Приведённый текст >>
В основу статьи положен доклад А. В. Луначарского «Классовая борьба в искусстве», прочитанный 17 февраля 1929 года в Большом зале Московской консерватории.
Печатается по тексту первой публикации.
Тема моей статьи настолько обширна, что я, конечно, смогу в ней только поставить некоторые, наиболее, по моему мнению, определяющие вехи.
Как теоретический вопрос о взаимоотношении классовой структуры общества и культуры его вообще, так и исторический вопрос (то есть конкретный разбор отдельных культур с точки зрения их взаимоотношения с классовым строем того или другого конкретного общества) и злободневные вопросы (как в различных областях искусства должна проходить классовая борьба у нас), — все это проблемы, требующие весьма обстоятельного и широкого освещения путем обмена мнений, подчас полемического. Еще в течение долгого времени эти проблемы будут предметом обсуждений. Я не претендую в моей статье дать ни всеобъемлющей картины, ни сколько–нибудь окончательных выводов.
Прежде всего, я хочу остановиться на общем вопросе: является ли действительно искусство классовым? Для нас, марксистов, в этом сомнения быть не может. Искусство является классовым. Но оно довольно определенно делится на разновидности, в которых классовый принцип отражается совершенно по–разному.
Литература и театр, в его драматургической части, соприкасаются с идейным содержанием данного общества с совершенной очевидностью. Можно пытаться в области литературы и театра отграничить публицистическое, злободневное искусство от якобы внеклассового, общечеловеческого (я еще к этому вернусь), — но нельзя отрицать того, что слово, которым пользуется литература, является выразителем мысли и оставляет предельную для человека четкость в определении содержания, которое при его посредстве передается публике, слушателю, читателю. Художественный образ, при словесном его выражении, является также очень четким, содержит огромное количество определителей, действующих непосредственно на умственные центры слушателей или читателей.

Что нужно сделать >>
1: Перечислите вопросы, которые в статье о классовой борьбе в искусстве названы проблемами, требующими весьма обстоятельного и широкого освещения.
2: Перепишите без изменений отрывок статьи о классовой борьбе в искусстве, который начинается со слов «Прежде всего, я» и заканчивается словами «отражается совершенно по–разному.».

Исходные данные >>
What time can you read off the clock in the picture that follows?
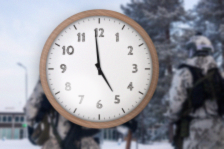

Ответы по заданиям >>
1:
- теоретический вопрос о взаимоотношении классовой структуры общества и культуры его вообще;
- исторический вопрос (конкретный разбор отдельных культур с точки зрения их взаимоотношения с классовым строем того или другого конкретного общества);
- злободневные вопросы (как в различных областях искусства должна проходить классовая борьба у нас).

2:
Прежде всего, я хочу остановиться на общем вопросе: является ли действительно искусство классовым? Для нас, марксистов, в этом сомнения быть не может. Искусство является классовым. Но оно довольно определенно делится на разновидности, в которых классовый принцип отражается совершенно по–разному.